Air Ministry Specification N.21/26 was issued in 1926 as a result of developments and improvements in the operating techniques of naval fighters, and the Air Staff started looking for a single-seat deck-landing fighter of modern construction and performance. The Specification demanded an all-metal structure and the fitting of a 450 hp Bristol Mercury nine-cylinder air-cooled radial engine, then still a relatively new powerplant.
Initially started in the first half of 1927, the Hoopoe biplane (named after the Afro-Eurasian bird) sported two-bay wings and an uncowled Bristol Mercury II engine. The type was submitted for consideration as a candidate to fulfil N.21/26 after the prototype (Royal Navy serial N237) had made its first flight in October 1928.
In early 1929, the Hoopoe was sent to the Aeroplane & Armament Experimental Establishment (A & AEE) at Martlesham Heath, where its performance impressed the unit’s pilots.
However, on its return to Hawker from the A & AEE, the Hoopoe was fitted with twin floats and sent to the Marine Aeroplane Experimental Establishment at Felixstowe where its performance with the ungainly floats revealing that the aircraft was in fact significantly underpowered. Accordingly an uprated 520 hp Mercury VI engine was fitted and the floats were replaced with the original wheeled undercarriage.
After another stint at the A & AEE in 1929, the Hoopoe was again returned to the Hawker factory at Kingston to be fitted with a 400 hp Armstrong Siddeley Jaguar 14-cylinder radial engine with a Townend ring, and significantly, single-bay wings. These modifications improved the aircraft’s performance to some degree, although the Hoopoe was still found wanting in terms of horsepower.
To that end, the Hoopoe was fitted in early 1930 with a 560 hp Armstrong Siddeley Panther III radial engine with two concentric Townend rings of unequal diameter. Aerodynamic wheel fairings or 'spats' were also added and the airframe 'cleaned up'.

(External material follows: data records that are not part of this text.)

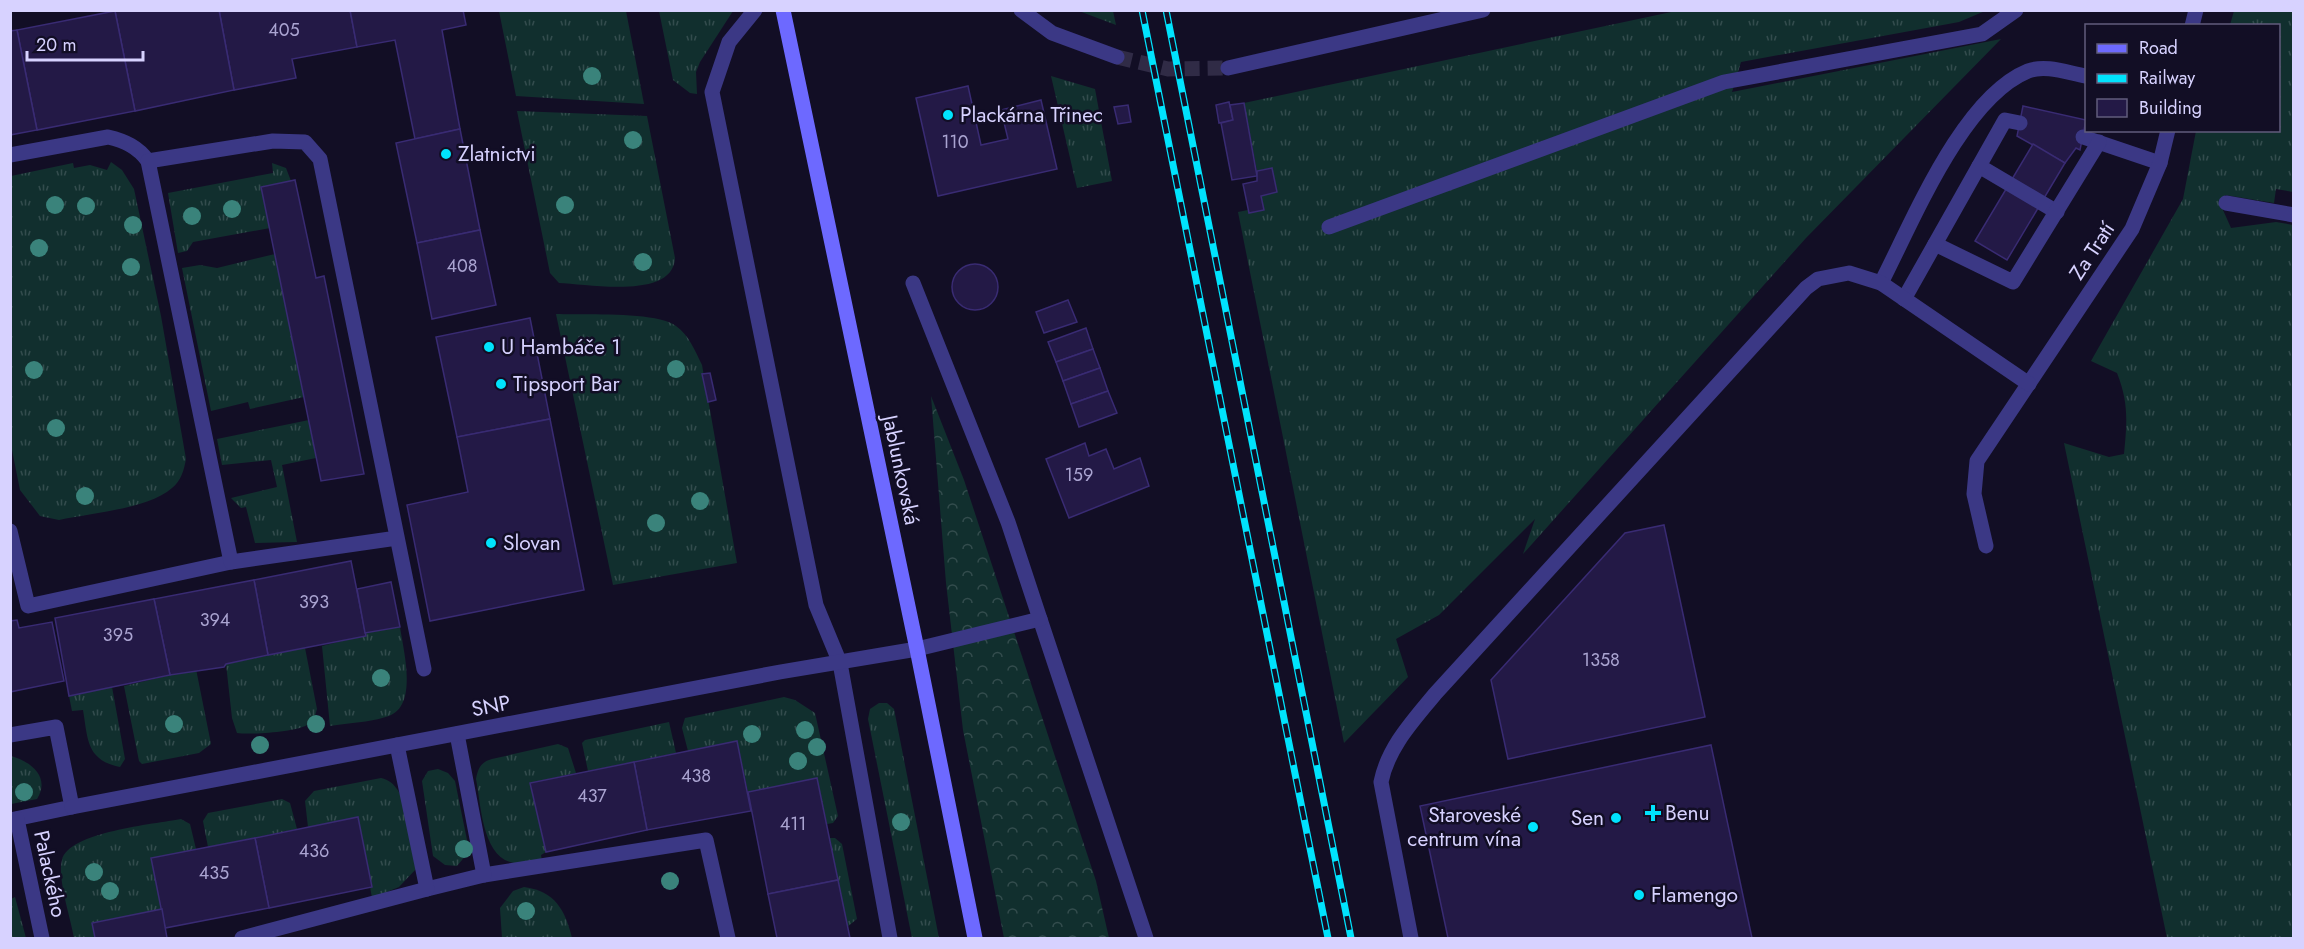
<svg xmlns="http://www.w3.org/2000/svg" width="2304" height="949" font-family="Jost,sans-serif">
<style>
.grass{fill:url(#grass-tufts)}
.forest{fill:url(#forest-crowns)}
.building{fill:#231946;stroke:#392b73;stroke-width:1.5}
.lines{fill:none;stroke-linecap:round;stroke-linejoin:round}
.minor-tunnel{stroke:#302b46;stroke-width:15;stroke-dasharray:15 8;stroke-linecap:butt}
.service{stroke:#3b3885;stroke-width:15}
.minor{stroke:#3b3885;stroke-width:15}
.secondary{stroke:#6d69ff;stroke-width:15}
.rail-casing{stroke:#00e3fd;stroke-width:7}
.rail{stroke:#120e25;stroke-width:4.5;stroke-dasharray:14;stroke-linecap:butt}
.tree{fill:#3a837b}
.poi-dot{fill:#00e3fd;stroke:#120e25;stroke-width:2}
.labels{text-anchor:middle;dominant-baseline:central;stroke-width:5;stroke-linejoin:round;paint-order:stroke}
.number-label{font-size:18px;fill:#aaa4d1}
.poi-label{font-size:21px;fill:#d7d2ff;stroke:#120e25;text-anchor:start}
.street-label{font-size:21px;fill:#d7d2ff;stroke:#120e25}
</style>
<defs>
<pattern id="grass-tufts" width="24" height="20" patternUnits="userSpaceOnUse" patternTransform="scale(1.5)"><rect width="24" height="20" fill="#112f2e"/><path d="M3 7l-1-3M5 7V3M7 7l1-3M15 17l-1-3M17 17v-4M19 17l1-3" fill="none" stroke="#334c4d"/></pattern>
<pattern id="forest-crowns" width="20" height="18" patternUnits="userSpaceOnUse" patternTransform="scale(1.5)"><rect width="20" height="18" fill="#112f2e"/><path d="M2 6a3 3 0 1 1 6 0M12 15a3 3 0 1 1 6 0" fill="none" stroke="#334c4d"/></pattern>
</defs>
<rect width="100%" height="100%" fill="#120e25"/>
<g class="grass">
<polygon points="499,11 626,11 644,104 516,96"/>
<polygon points="659,11 733,11 700,62 696,72 697,94 690,93 673,80"/>
<polygon points="1079,11 1113,11 1116,25"/>
<polygon points="1676,11 1985,11 1959,22 1741,62 1732,92 2001,39 1806,238 1523,554 1535,519 1439,615 1396,639 1408,677 1344,743 1238,212 1248,210 1249,213 1264,210 1261,196 1276,192 1271,168 1257,171 1244,103"/>
<path d="M2234 11H2293V192L2276 189 2274 203 2225 195 2223 210 2231 228 2276 222 2293 225V938H2167L2064 443 2109 457 2124 454C2127 423 2129 403 2117 373L2091 361 2183 199 2196 131 2278 130V26L2230 25Z"/>
<polygon points="1051,76 1095,89 1112,181 1077,188"/>
<path d="M517 111 647 116 675 258C673 300 588 284 559 283L550 273Z"/>
<path d="M111 162 122 170 134 189 161 316 186 459C184 470 181 481 172 488 148 509 91 513 59 520L40 516 20 490 11 445V176L73 163 74 168 90 165 107 170Z"/>
<polygon points="272,163 286,168 291,181 261,187 270,228 193,242 187,251 178,253 168,193 273,173"/>
<polygon points="275,254 304,397 250,409 248,402 211,411 182,268 200,265 217,268"/>
<path d="M556 314C582 315 657 311 676 326 689 335 695 351 702 365L737 563 613 585Z"/>
<polygon points="309,420 316,458 282,465 297,542 255,543 246,507 241,508 231,498 277,487 271,460 222,465 217,439"/>
<path d="M400 627C403 649 418 703 391 715 376 722 347 723 330 726L322 646 366 635 365 633Z"/>
<path d="M305 648 317 709C315 716 314 721 307 725 295 732 251 735 237 733L232 718 226 664Z"/>
<polygon points="196,669 211,744 199,753 142,764 139,761 124,686"/>
<path d="M112 687 125 759 120 767C86 760 88 739 83 710L72 711 69 696Z"/>
<polygon points="784,697 795,700 815,713 838,816 833,823 827,824 817,778 748,792 737,741 688,751 682,728 685,718"/>
<polygon points="879,703 887,703 894,709 939,938 912,938 868,719 870,709"/>
<polygon points="669,722 676,753 588,771 582,743 585,740"/>
<path d="M558 744 568 748 576 773 530 783 546 852 541 855 542 861C534 861 523 864 514 863 482 858 481 804 476 779 478 768 481 762 492 759Z"/>
<path d="M11 756C30 761 51 777 37 799L11 804Z"/>
<polygon points="438,769 448,773 455,781 467,840 466,855 457,866 445,865 433,856 422,781 428,771"/>
<path d="M381 778C411 784 411 843 416 869L399 887 372 898 358 817 308 827 305 801 314 791Z"/>
<polygon points="282,799 290,803 297,829 208,847 203,821 208,813"/>
<path d="M181 819 190 824 196 849 162 909 92 923 95 938H74C71 919 57 878 62 860 68 832 155 824 181 819Z"/>
<polygon points="829,838 835,838 842,844 857,919 847,927"/>
<path d="M524 887C555 891 565 910 572 938H502L500 908 513 891Z"/>
<polygon points="15,897 26,938 11,938 11,899"/>
</g>
<polygon class="forest" points="931,396 964,480 1096,881 1109,938 1004,938 963,730 946,583"/>
<g class="building">
<polygon points="219,10 350,10 357,47 292,59 296,78 234,90"/>
<polygon points="219,10 234,90 135,111 115,11"/>
<polygon points="350,10 463,10 466,25 442,30 460,129 415,139 395,40 357,47"/>
<polygon points="115,11 135,111 37,130 17,30"/>
<polygon points="17,30 37,130 10,135 10,31"/>
<polygon points="968,86 981,145 1008,139 1001,110 1041,100 1057,169 938,196 916,98"/>
<polygon points="1229,102 1233,120 1219,123 1216,105"/>
<polygon points="1244,103 1257,176 1232,180 1221,123 1233,120 1230,105"/>
<polygon points="1128,105 1131,122 1118,124 1114,107"/>
<polygon points="2023,106 2086,120 2080,150 2076,148 2065,163 2017,136"/>
<polygon points="460,129 480,230 417,243 396,143"/>
<polygon points="2033,144 2065,163 2007,260 1975,241"/>
<polygon points="1272,168 1277,192 1261,196 1264,210 1249,213 1243,184 1257,181 1257,171"/>
<polygon points="295,180 316,278 324,276 364,474 321,481 261,187"/>
<polygon points="480,230 496,305 432,319 417,243"/>
<circle cx="975" cy="287" r="23"/>
<polygon points="1068,300 1077,322 1044,333 1036,312"/>
<polygon points="530,318 550,419 457,437 436,337"/>
<polygon points="1086,328 1093,349 1056,362 1048,342"/>
<polygon points="1093,349 1100,368 1063,381 1056,362"/>
<polygon points="1100,368 1108,391 1071,404 1063,381"/>
<polygon points="710,373 716,400 708,402 702,374"/>
<polygon points="1108,391 1117,413 1079,427 1071,404"/>
<polygon points="550,419 584,590 430,621 407,505 468,492 457,437"/>
<polygon points="1085,443 1089,456 1106,449 1114,469 1140,458 1149,486 1069,518 1046,459"/>
<polygon points="1664,525 1705,717 1508,759 1491,680 1625,533"/>
<polygon points="351,561 366,636 268,655 254,580"/>
<polygon points="254,580 268,655 226,664 224,667 170,675 154,599"/>
<polygon points="391,582 400,627 365,633 357,589"/>
<polygon points="154,599 170,675 69,696 55,618"/>
<polygon points="17,620 19,628 52,622 64,681 10,692 10,621"/>
<polygon points="737,741 751,811 647,830 634,762"/>
<polygon points="1711,745 1752,938 1448,938 1420,806"/>
<polygon points="634,762 647,830 546,852 530,783"/>
<polygon points="817,778 838,880 768,894 748,792"/>
<polygon points="358,817 372,887 269,908 255,838"/>
<polygon points="255,838 269,908 165,928 151,858"/>
<polygon points="838,880 850,938 777,938 768,894"/>
<polygon points="162,909 167,938 95,938 92,923"/>
</g>
<g class="lines">
<polyline class="minor-tunnel" points="1117,57 1168,69 1228,68"/>
<g class="service">
<polyline points="755,10 729,42 712,92 816,605 840,663 890,938"/>
<polyline points="2192,26 2196,10"/>
<polyline points="2083,137 2160,163"/>
<path d="M10 155 108 137C125 141 138 147 148 161"/>
<polyline points="1979,166 2057,212"/>
<polyline points="2226,203 2294,215"/>
<polyline points="1329,227 1724,82 1982,34 2016,10"/>
<polyline points="1935,244 2013,282 2099,142"/>
<path d="M1881 283C1913 221 1962 98 2028 71 2046 64 2068 73 2086 76"/>
<polyline points="1904,299 2005,120 2020,123"/>
<polyline points="10,531 28,606 231,562"/>
<polyline points="397,538 231,562 148,161 273,141 305,142 320,159 424,669"/>
<polyline points="1986,546 1974,494 1977,461 2132,229 2160,163 2168,130"/>
<polyline points="1040,619 1146,938"/>
<polyline points="484,875 706,840 728,938"/>
<polyline points="427,889 484,875 457,734"/>
<polyline points="242,938 427,889 397,745"/>
<path d="M1411 938 1381 782C1388 747 1413 721 1435 694L1806 288 1818 279 1849 273 1881 283 2029 384"/>
</g>
<g class="minor">
<polyline points="1021,10 1052,33 1117,57"/>
<polyline points="1228,68 1483,10"/>
<polyline points="10,735 56,727 72,807 10,820"/>
<polyline points="72,807 780,672 917,649 1040,619 1008,522 913,283"/>
<polyline points="17,819 42,938"/>
</g>
<polyline class="secondary" points="783,10 917,649 975,938"/>
<g class="rail-casing">
<g id="rail">
<polyline points="1142,10 1328,938"/>
<polyline points="1166,10 1351,938"/>
</g>
</g>
<use href="#rail" class="rail"/>
</g>
<g class="tree">
<circle cx="592" cy="76" r="9"/>
<circle cx="633" cy="140" r="9"/>
<circle cx="55" cy="205" r="9"/>
<circle cx="565" cy="205" r="9"/>
<circle cx="86" cy="206" r="9"/>
<circle cx="232" cy="209" r="9"/>
<circle cx="192" cy="216" r="9"/>
<circle cx="133" cy="225" r="9"/>
<circle cx="39" cy="248" r="9"/>
<circle cx="643" cy="262" r="9"/>
<circle cx="131" cy="267" r="9"/>
<circle cx="676" cy="369" r="9"/>
<circle cx="34" cy="370" r="9"/>
<circle cx="56" cy="428" r="9"/>
<circle cx="85" cy="496" r="9"/>
<circle cx="700" cy="501" r="9"/>
<circle cx="656" cy="523" r="9"/>
<circle cx="381" cy="678" r="9"/>
<circle cx="174" cy="724" r="9"/>
<circle cx="316" cy="724" r="9"/>
<circle cx="805" cy="730" r="9"/>
<circle cx="752" cy="734" r="9"/>
<circle cx="260" cy="745" r="9"/>
<circle cx="817" cy="747" r="9"/>
<circle cx="798" cy="761" r="9"/>
<circle cx="24" cy="792" r="9"/>
<circle cx="901" cy="822" r="9"/>
<circle cx="464" cy="849" r="9"/>
<circle cx="94" cy="872" r="9"/>
<circle cx="670" cy="881" r="9"/>
<circle cx="110" cy="891" r="9"/>
<circle cx="526" cy="911" r="9"/>
</g>
<g class="poi-dot">
<circle cx="948" cy="115" r="6"/>
<circle cx="446" cy="154" r="6"/>
<circle cx="489" cy="347" r="6"/>
<circle cx="501" cy="384" r="6"/>
<circle cx="491" cy="543" r="6"/>
<path d="M1650 804h6v6h6v6h-6v6h-6v-6h-6v-6h6z"/>
<circle cx="1616" cy="818" r="6"/>
<circle cx="1533" cy="827" r="6"/>
<circle cx="1639" cy="895" r="6"/>
</g>
<g class="labels">
<g class="number-label">
<text x="284" y="30">405</text>
<text x="955" y="142">110</text>
<text x="462" y="266">408</text>
<text x="1079" y="475">159</text>
<text x="314" y="602">393</text>
<text x="215" y="620">394</text>
<text x="118" y="635">395</text>
<text x="1601" y="660">1358</text>
<text x="696" y="776">438</text>
<text x="592" y="796">437</text>
<text x="793" y="824">411</text>
<text x="314" y="851">436</text>
<text x="214" y="873">435</text>
</g>
<g class="poi-label">
<text x="960" y="115">Plackárna Třinec</text>
<text x="458" y="154">Zlatnictvi</text>
<text x="501" y="347">U Hambáče 1</text>
<text x="513" y="384">Tipsport Bar</text>
<text x="503" y="543">Slovan</text>
<text x="1665" y="813">Benu</text>
<text x="1521" y="815" text-anchor="end">Staroveské<tspan x="1521" dy="24">centrum vína</tspan></text>
<text x="1604" y="818" text-anchor="end">Sen</text>
<text x="1651" y="895">Flamengo</text>
</g>
<g class="street-label">
<text transform="translate(2092 251) rotate(-57)">Za Tratí</text>
<text transform="translate(901 470) rotate(78)">Jablunkovská</text>
<text transform="translate(491 706) rotate(-11)">SNP</text>
<text transform="translate(50 874) rotate(78)">Palackého</text>
</g>
</g>
<rect width="2304" height="949" fill="none" stroke="#d7d2ff" stroke-width="24"/>
<rect x="2085" y="24" width="195" height="108" fill="#120e25" stroke="#615c7c" stroke-width="1.5"/>
<rect x="2097" y="44" width="30" height="9" fill="#6d69ff" stroke="#615c7c" stroke-width="1.5"/>
<text x="2139" y="54" font-size="18" fill="#d7d2ff">Road</text>
<rect x="2097" y="74" width="30" height="9" fill="#00e3fd" stroke="#615c7c" stroke-width="1.5"/>
<text x="2139" y="84" font-size="18" fill="#d7d2ff">Railway</text>
<rect x="2097" y="99" width="30" height="18" fill="#231946" stroke="#615c7c" stroke-width="1.5"/>
<text x="2139" y="114" font-size="18" fill="#d7d2ff">Building</text>
<path d="M27 51v9h116v-9" fill="none" stroke="#d7d2ff" stroke-width="3"/>
<text x="36" y="51" font-size="18" fill="#d7d2ff" stroke="#120e25" stroke-width="4.5" paint-order="stroke">20 m</text>
</svg>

The Panther was a better match for the Hoopoe and was uprated yet again to provide the fighter with an excellent top speed with pilots at the A & AEE squeezing nearly 200 mph out of the machine during trials at Martlesham Heath - an extremely impressive performance for a heavily-equipped radial-engine naval fighter.
In July 1932, the sole Hoopoe was sent for Service Trials with No 402 Flight and over the following few months completed deck-landing trials aboard HMS Courageous.
By this time, however, another Hawker product (the Norn which was later to become the Nimrod) was showing a great deal of promise with the Rolls-Royce Kestrel engine.
Thereafter, no further development of the Hoopoe took place.
After use by Armstrong Siddeley and the Royal Aircraft Establishment, the Hoopoe was withdrawn from flying in September 1932 and was scrapped later the same year.
Variants & Numbers
One aircraft onle, N237, flown in different configurations and different engines.
|Powerplant||One 450 hp Bristol Mercury II nine-cylinder air-cooled radial engine. Later one 520 hp Bristol Mercury VI; one 400 hp Armstrong Siddeley Jaguar 14-cylinder air-cooled radial engine; one 560 hp Armstrong Siddeley Panther III 14-cylinder air-cooled radial engine|
|Span||Two-bay wings: 34ft 6in; Single-bay wings: 33ft 2in|
|Maximum weight||Mercury II engine: 3,550lb; Jaguar engine: 3,600lb; Panther engine: 3,910lb|
|Capacity and Armament||Single pilot; Two fixed forward-firing Vickers machine-guns with 530 rounds each; provision for four 20lb bombs on underwing racks|
|Maximum speed||196·5 mph at 12,500ft|
The sole Hawker Hoopoe was scrapped in 1932.